Even for Ukraine’s pseudo motorways, where people, dogs, cattle and chickens wander free, this road was not even close to pseudo.

The dice then. Left for even numbers, turn right for odd. Or should I trust to luck and road sign for Kovel and the Old Military Road.

An hour earlier I had pulled to another stop at the side of the road because on the motorway on to which I had just turned the traffic, an avalanche of steel  across three lanes, was travelling towards me at speed. ‘Not right’ said a voice in my head. And behind me airbrakes hissed bringing a twelve-wheeler to a halt.

Whilst I stared at the traffic, then at my sat nav and then at the traffic again the driver of the twelve-wheeler had arrived at my shoulder.

We used the language of transcontinental travellers everywhere. We looked at each other’s phones, scrolled left and right, mumbled, multiple use of the word describing Anglo Saxon sexual congress and then pointed out to each other that the three lane motorway coming towards us started in earnest just five hundred metres ahead. From that point, travelling west, it was a dual carriageway with no central barrier.

Simply a matter then, of waiting for a gap in the traffic, accelerating at speed for the said five hundred metres, bit of swerve and all would be well.

We agreed, in the same trans-continental language that this was the best way forward. But he would let me go first.

The gap in the traffic occurred, away with hard throttle in first, second and when the engine screamed to third; the swerve and all is tickety boo. In my mirror I saw the truck complete the manoeuvre to his satisfaction too.

An hour, and to the rich autumnal road on which I now sat astride Moto Gelato.

The trouble with navigating by dice is that you must follow the throw. You cannot throw two or more times to get a result you wish for; for you have no idea where the wish will take you. The rule is to follow the dice until a cross road or t-junction or dead end appears. Only then can you throw again.

From road signs and my limited Ukrainian I thought there might be a village ahead. I would ask for directions perhaps, before the finality of the capricious dice.

A village, a shop and I’m up the steps into the store and in my finest English, babble of the road to Kovel, internet and sat nav.

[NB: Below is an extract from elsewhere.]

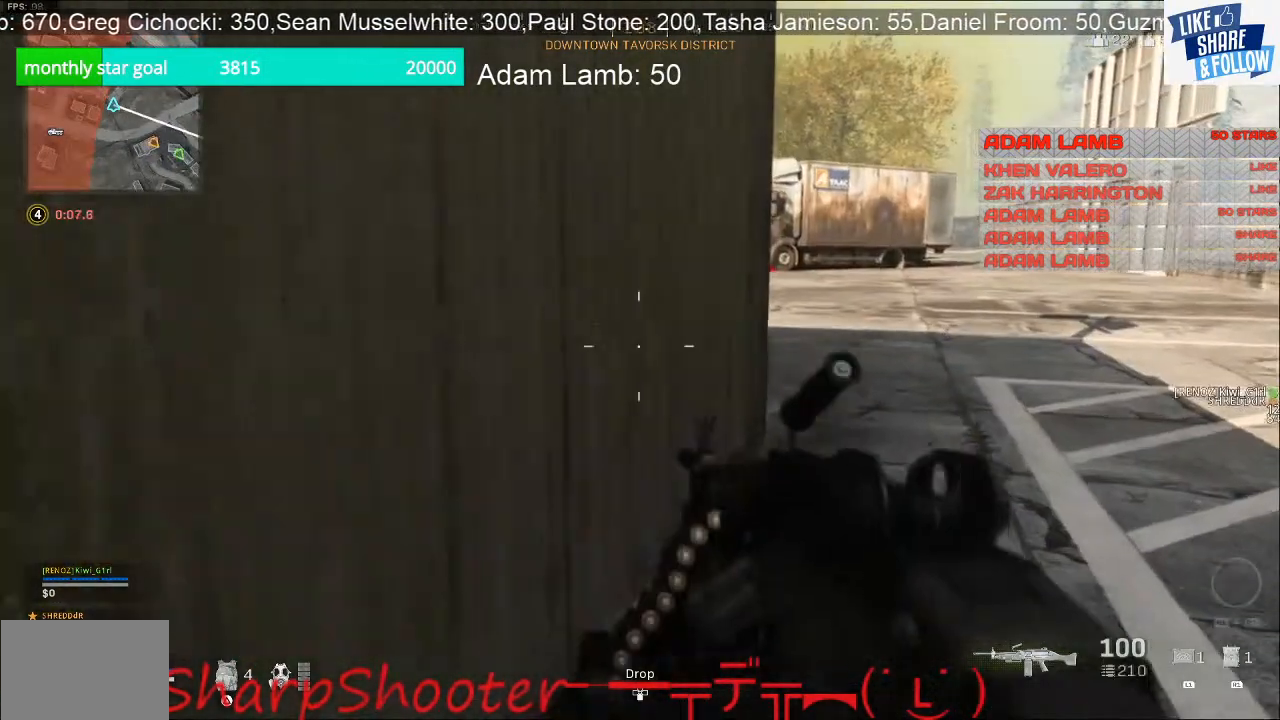
{"buttons": ["L2"], "left_stick": "up-right", "right_stick": "center", "events": [[333, "left_stick", "up-right"], [433, "L2", "down"]]}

A conversation ensues amongst the staff – one in mid-thirties who spoke of me as being an American before I corrected her, and the other in her sixties who had knowledge of nothing outside the village and what she saw on television.

But they did have internet. Except the password was unknown.

The shop’s sole customer took charge.

She is woman used to taking charge. Perhaps head of the village church council or Womens Institute, she is in here early-fifties, naturally blonde, make-up tastefully applied, a pillowy bosom and rounded posterior, plump, partially concealed by a smart black gilet, she takes my arm and propels me out of the shop

The road is crossed, I am gestured forward, with my arm still gripped, to a small building which, rather than being her home where she might offer me home made cake and tea, turns out to be an internet shop, here in the middle of the village in the middle of nowhere.

Control of the internet store is in the hands of a dark haired mousy looking girl, early twenties, who, once the problem is described, looks at me with pity thinking, no doubt, that age has encroached too far and this more than mature motorcycle traveller has completely lost his marbles. In addition to his dice and the internet.

A command from my blonde companion and my phone is connected to the Net. Maps appear, directions shown and voice of the GPS states ‘U-turn ahead’.

Interestingly, dice never offer the option of a u-turn.

Out of the shop, and I am delivered back to the motorcycle. Her hand is still firm on my arm; her other hand takes mine more gently. A brilliant white smile, and in the velvet contralto voice of an actress in semi-retirement, I am given, in English, a long, lingering and breathy ‘Gooooodbye English’

I ride away with joy, smiling at chance encounters in a small village in nowhere.